══ DATA TO EXAMINE

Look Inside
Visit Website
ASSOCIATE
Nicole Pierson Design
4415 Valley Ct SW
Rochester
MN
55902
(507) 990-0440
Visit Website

════

TASK REQUIREMENTS
Once more, write out all of the entries above exactly.

FINISHED EXERCISE
Look Inside
Visit Website
ASSOCIATE
Nicole Pierson Design
4415 Valley Ct SW
Rochester
MN
55902
(507) 990-0440
Visit Website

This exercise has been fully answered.